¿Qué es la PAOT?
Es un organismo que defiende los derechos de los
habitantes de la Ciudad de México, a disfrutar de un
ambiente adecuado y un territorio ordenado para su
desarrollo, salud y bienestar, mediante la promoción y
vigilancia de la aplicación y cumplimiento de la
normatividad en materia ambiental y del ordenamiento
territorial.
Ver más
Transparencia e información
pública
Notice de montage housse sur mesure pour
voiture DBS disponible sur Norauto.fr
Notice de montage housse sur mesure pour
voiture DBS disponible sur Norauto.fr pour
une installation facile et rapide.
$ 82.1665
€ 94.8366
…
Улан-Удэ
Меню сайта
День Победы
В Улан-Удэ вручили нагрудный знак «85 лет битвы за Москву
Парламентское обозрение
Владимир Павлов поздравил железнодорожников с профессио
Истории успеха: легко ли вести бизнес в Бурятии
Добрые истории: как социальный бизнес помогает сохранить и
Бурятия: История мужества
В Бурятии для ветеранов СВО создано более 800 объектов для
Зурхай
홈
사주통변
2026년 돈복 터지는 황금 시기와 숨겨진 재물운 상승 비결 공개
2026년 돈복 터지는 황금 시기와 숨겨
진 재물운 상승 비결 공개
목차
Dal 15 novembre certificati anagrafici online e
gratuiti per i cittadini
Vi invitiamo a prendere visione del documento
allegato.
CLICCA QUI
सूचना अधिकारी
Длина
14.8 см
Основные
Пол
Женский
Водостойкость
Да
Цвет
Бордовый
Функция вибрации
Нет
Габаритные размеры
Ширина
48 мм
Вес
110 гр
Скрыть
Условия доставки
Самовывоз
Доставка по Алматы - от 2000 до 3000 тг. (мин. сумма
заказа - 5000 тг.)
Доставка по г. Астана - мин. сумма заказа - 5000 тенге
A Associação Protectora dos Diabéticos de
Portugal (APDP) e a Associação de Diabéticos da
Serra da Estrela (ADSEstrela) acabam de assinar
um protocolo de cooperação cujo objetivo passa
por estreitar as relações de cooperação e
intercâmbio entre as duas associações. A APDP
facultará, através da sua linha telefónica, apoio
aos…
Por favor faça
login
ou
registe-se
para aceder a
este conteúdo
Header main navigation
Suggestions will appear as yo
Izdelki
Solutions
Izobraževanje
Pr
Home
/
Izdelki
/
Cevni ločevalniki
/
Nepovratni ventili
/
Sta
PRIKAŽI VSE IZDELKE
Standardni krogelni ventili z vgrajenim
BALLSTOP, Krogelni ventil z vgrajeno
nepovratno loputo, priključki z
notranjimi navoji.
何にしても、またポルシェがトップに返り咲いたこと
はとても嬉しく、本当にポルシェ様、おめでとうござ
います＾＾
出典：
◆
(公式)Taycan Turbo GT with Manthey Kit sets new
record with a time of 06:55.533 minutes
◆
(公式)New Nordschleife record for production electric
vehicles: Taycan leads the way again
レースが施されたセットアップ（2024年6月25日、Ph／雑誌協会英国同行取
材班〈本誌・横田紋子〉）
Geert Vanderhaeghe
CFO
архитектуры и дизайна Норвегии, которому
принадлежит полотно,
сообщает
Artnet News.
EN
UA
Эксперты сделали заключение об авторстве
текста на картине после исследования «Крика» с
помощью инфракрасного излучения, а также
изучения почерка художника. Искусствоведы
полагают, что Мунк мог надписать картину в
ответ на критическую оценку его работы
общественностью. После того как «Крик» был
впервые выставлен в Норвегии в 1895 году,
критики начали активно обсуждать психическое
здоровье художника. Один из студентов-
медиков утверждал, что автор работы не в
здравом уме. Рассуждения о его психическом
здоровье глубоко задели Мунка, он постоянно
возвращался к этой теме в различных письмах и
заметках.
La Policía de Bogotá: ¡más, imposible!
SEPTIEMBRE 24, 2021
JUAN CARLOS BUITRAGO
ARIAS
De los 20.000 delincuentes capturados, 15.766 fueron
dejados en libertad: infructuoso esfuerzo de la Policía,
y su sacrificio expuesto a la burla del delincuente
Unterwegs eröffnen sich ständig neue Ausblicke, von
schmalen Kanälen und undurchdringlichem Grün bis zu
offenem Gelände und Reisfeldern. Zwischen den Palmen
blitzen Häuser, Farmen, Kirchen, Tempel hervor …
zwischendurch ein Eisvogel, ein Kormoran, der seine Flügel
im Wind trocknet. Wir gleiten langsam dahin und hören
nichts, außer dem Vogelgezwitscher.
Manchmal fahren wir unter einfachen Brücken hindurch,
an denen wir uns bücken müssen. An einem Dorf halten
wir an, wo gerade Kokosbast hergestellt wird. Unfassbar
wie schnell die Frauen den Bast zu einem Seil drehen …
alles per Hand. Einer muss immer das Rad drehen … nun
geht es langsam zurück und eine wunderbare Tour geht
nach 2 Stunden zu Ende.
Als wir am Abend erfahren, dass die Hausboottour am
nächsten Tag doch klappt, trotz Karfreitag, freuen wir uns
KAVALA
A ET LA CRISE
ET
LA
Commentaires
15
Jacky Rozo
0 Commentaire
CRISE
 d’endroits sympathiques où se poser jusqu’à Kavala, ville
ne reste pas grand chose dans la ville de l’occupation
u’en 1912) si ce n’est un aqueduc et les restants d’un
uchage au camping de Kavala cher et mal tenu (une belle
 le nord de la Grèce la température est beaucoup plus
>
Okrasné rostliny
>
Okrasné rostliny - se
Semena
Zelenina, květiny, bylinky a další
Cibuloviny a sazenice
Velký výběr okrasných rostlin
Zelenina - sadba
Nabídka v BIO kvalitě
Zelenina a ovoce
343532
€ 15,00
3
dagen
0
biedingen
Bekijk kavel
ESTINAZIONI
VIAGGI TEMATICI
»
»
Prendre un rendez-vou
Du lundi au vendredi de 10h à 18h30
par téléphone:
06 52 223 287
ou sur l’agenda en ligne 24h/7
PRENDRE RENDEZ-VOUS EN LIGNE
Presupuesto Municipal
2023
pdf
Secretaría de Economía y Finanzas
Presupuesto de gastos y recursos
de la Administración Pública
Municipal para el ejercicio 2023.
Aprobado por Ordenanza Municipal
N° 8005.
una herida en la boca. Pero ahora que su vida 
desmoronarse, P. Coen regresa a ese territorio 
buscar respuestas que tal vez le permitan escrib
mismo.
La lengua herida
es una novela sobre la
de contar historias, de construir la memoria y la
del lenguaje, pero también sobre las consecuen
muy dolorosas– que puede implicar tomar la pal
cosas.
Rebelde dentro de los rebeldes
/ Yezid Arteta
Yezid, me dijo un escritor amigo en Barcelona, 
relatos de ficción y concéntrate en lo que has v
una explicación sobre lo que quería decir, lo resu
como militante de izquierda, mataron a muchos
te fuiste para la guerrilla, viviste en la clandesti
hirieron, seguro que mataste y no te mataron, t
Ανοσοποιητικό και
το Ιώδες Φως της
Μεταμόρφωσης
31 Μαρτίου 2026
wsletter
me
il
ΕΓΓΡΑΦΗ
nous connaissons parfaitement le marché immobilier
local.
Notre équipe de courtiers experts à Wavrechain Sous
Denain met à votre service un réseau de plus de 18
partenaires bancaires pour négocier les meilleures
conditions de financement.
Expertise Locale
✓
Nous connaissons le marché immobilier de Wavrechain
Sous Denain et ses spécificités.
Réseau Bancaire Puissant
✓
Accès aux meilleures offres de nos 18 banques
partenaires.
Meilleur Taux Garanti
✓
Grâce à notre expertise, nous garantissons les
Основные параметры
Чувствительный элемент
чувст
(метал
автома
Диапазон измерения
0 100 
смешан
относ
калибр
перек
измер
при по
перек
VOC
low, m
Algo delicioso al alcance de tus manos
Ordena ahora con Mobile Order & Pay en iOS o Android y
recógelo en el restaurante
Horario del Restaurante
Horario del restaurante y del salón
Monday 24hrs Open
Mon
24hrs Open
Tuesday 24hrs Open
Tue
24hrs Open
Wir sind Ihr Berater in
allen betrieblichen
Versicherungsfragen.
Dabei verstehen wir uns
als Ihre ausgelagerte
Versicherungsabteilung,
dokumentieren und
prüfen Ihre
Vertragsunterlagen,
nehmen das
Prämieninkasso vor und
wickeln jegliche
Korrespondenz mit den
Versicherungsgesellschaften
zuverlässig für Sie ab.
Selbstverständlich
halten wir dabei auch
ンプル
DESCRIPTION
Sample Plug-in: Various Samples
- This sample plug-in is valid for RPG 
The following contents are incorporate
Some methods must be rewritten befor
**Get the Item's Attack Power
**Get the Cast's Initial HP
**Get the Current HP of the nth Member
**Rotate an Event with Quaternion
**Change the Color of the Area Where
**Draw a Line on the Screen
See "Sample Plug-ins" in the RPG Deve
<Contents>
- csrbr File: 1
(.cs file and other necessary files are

PROBLEM DETAILS ▸
Reproduce verbatim the lines of the material from its first line through the line containing "desarrollo, salud y", including both of those lines.

WRITTEN RESPONSE ▸
¿Qué es la PAOT?
Es un organismo que defiende los derechos de los
habitantes de la Ciudad de México, a disfrutar de un
ambiente adecuado y un territorio ordenado para su
desarrollo, salud y bienestar, mediante la promoción y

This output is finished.